Le médicament conçu par l’IA est passé à l’étape suivante des essais cliniques, Phase II, aux États-Unis et en Chine l'été dernier. Le médicament est testé chez des personnes atteintes de la maladie en utilisant la référence en matière d’essais cliniques : randomisés, en double aveugle et avec un placebo.

"Beaucoup de gens disent qu'ils utilisent l'IA pour la découverte de médicaments" a affirmé Valérie Plante. Dr Alán Aspuru-Guzik de l'Université de Toronto, qui n'a pas participé à la nouvelle étude. « À ma connaissance, il s’agit du premier médicament généré par l’IA dans les essais cliniques de stade II. Une véritable étape pour la communauté et pour Insilico.

Le succès du médicament n’est toujours pas acquis. Les candidats médicaments échouent souvent lors des essais cliniques. Mais en cas de succès, sa portée pourrait être plus large. La fibrose survient facilement dans plusieurs organes à mesure que nous vieillissons, finissant par arrêter les fonctions normales des organes.

« Nous voulions identifier une cible fortement impliquée à la fois dans la maladie et dans le vieillissement, et la fibrose… est une caractéristique majeure du vieillissement », a déclaré Zhavoronkov. La plateforme d’IA a découvert l’une des « cibles à double usage liées à l’anti-fibrose et au vieillissement » les plus prometteuses, qui pourrait non seulement sauver des vies chez les personnes atteintes de fibrose pulmonaire idiopathique, mais aussi potentiellement ralentir le vieillissement pour nous tous.

Pour le Dr Christoph Kuppe du RWTH Aix-la-Chapelle, qui n'a pas participé aux travaux, l'étude est un « jalon » qui pourrait remodeler la trajectoire de la découverte de médicaments.

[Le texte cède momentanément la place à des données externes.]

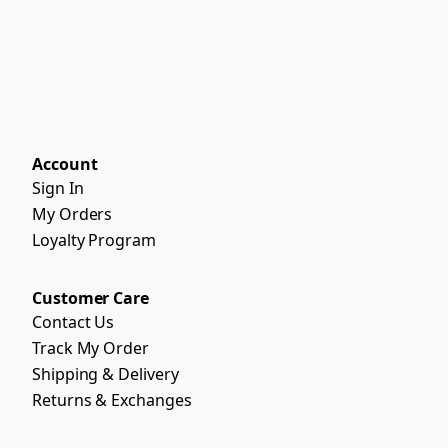
Account
Sign In
My Orders
Loyalty Program
Customer Care
Contact Us
Track My Order
Shipping & Delivery
Returns & Exchanges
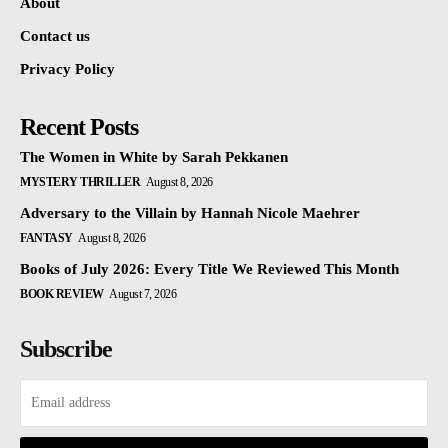
About
Contact us
Privacy Policy
Recent Posts
The Women in White by Sarah Pekkanen
MYSTERY THRILLER
August 8, 2026
Adversary to the Villain by Hannah Nicole Maehrer
FANTASY
August 8, 2026
Books of July 2026: Every Title We Reviewed This Month
BOOK REVIEW
August 7, 2026
Subscribe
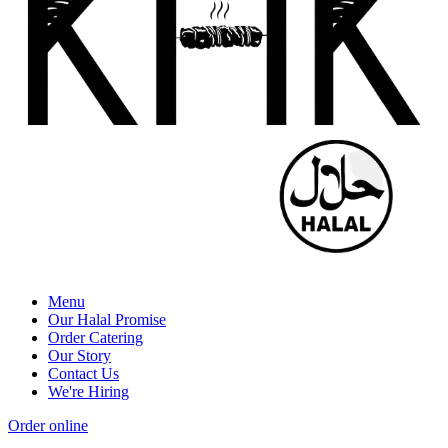
Menu
Our Halal Promise
Order Catering
Our Story
Contact Us
We're Hiring
Order online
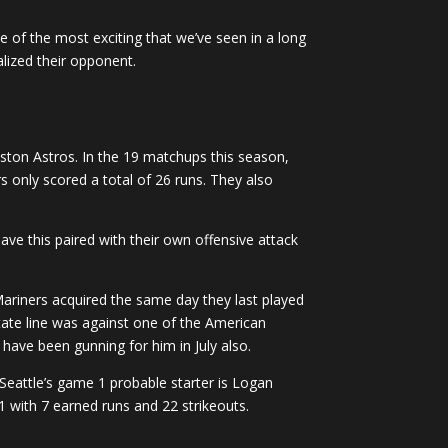
of the most exciting that we’ve seen in a long
lized their opponent.
uston Astros. In the 19 matchups this season,
 only scored a total of 26 runs. They also
ave this paired with their own offensive attack
e Mariners acquired the same day they last played
tate line was against one of the American
have been gunning for him in July also.
. Seattle’s game 1 probable starter is Logan
 with 7 earned runs and 22 strikeouts.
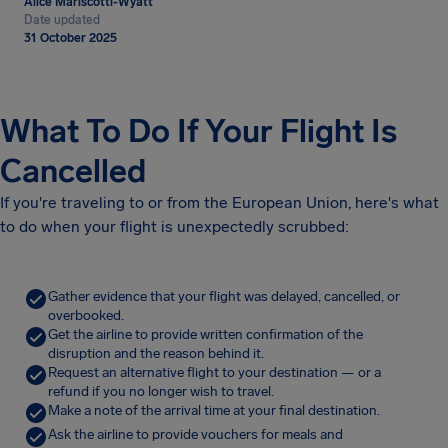
Alice Mariscotti-Wyatt
Date updated
31 October 2025
What To Do If Your Flight Is
Cancelled
If you're traveling to or from the European Union, here's what
to do when your flight is unexpectedly scrubbed:
Gather evidence that your flight was delayed, cancelled, or
overbooked.
Get the airline to provide written confirmation of the
disruption and the reason behind it.
Request an alternative flight to your destination — or a
refund if you no longer wish to travel.
Make a note of the arrival time at your final destination.
Ask the airline to provide vouchers for meals and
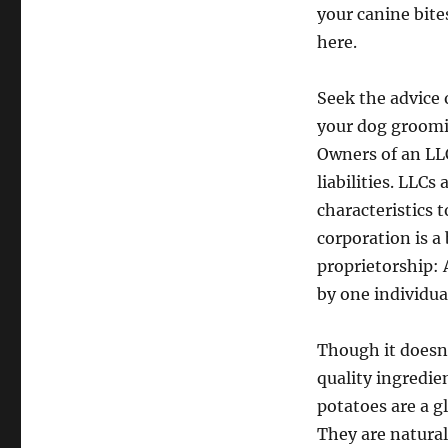
your canine bite
here.
Seek the advice o
your dog groomin
Owners of an LLC
liabilities. LLCs
characteristics 
corporation is a
proprietorship: 
by one individua
Though it doesn’
quality ingredie
potatoes are a g
They are natural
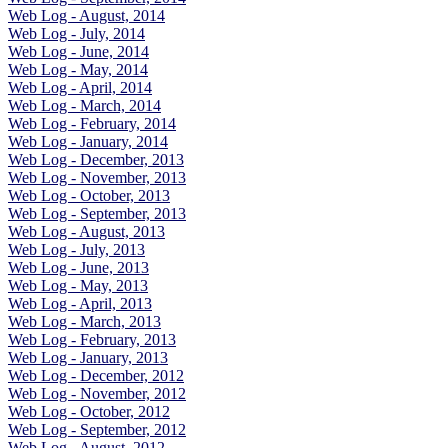
Web Log - August, 2014
Web Log - July, 2014
Web Log - June, 2014
Web Log - May, 2014
Web Log - April, 2014
Web Log - March, 2014
Web Log - February, 2014
Web Log - January, 2014
Web Log - December, 2013
Web Log - November, 2013
Web Log - October, 2013
Web Log - September, 2013
Web Log - August, 2013
Web Log - July, 2013
Web Log - June, 2013
Web Log - May, 2013
Web Log - April, 2013
Web Log - March, 2013
Web Log - February, 2013
Web Log - January, 2013
Web Log - December, 2012
Web Log - November, 2012
Web Log - October, 2012
Web Log - September, 2012
Web Log - August, 2012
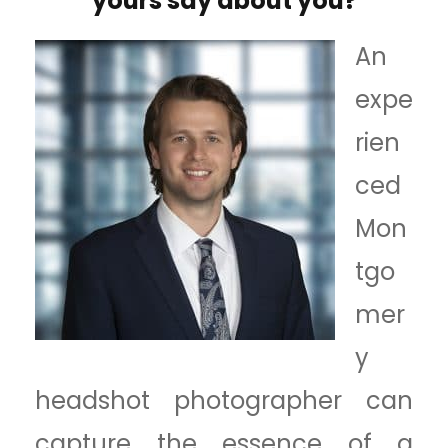
yours say about you?
An
expe
rien
ced
Mon
tgo
mer
y
headshot photographer can
capture the essence of a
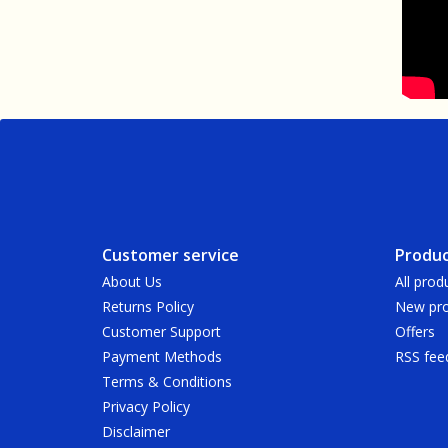
Customer service
Produc
About Us
All prod
Returns Policy
New pro
Customer Support
Offers
Payment Methods
RSS fee
Terms & Conditions
Privacy Policy
Disclaimer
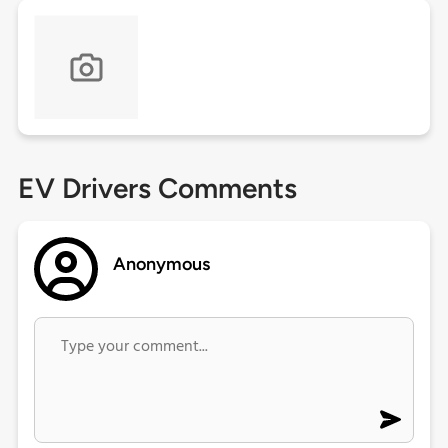
EV Drivers Comments
Anonymous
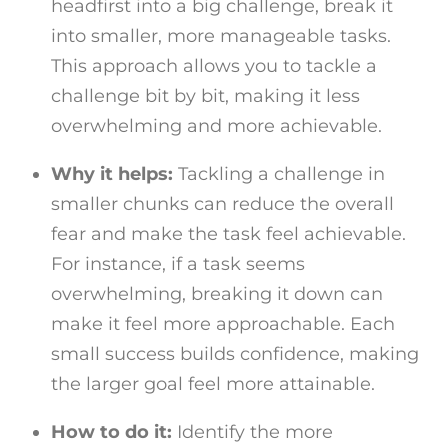
headfirst into a big challenge, break it
into smaller, more manageable tasks.
This approach allows you to tackle a
challenge bit by bit, making it less
overwhelming and more achievable.
Why it helps:
Tackling a challenge in
smaller chunks can reduce the overall
fear and make the task feel achievable.
For instance, if a task seems
overwhelming, breaking it down can
make it feel more approachable. Each
small success builds confidence, making
the larger goal feel more attainable.
How to do it:
Identify the more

Avec ISM018_055 actuellement en cours d’essais de phase II, Zhavoronkov envisage un avenir dans lequel l’IA et les scientifiques collaborent pour accélérer les nouveaux traitements. « Nous espérons que ce [travail] suscitera davantage de confiance et davantage de partenariats, et servira à convaincre tous les sceptiques restants quant à la valeur de la découverte de médicaments basée sur l’IA », a-t-il déclaré.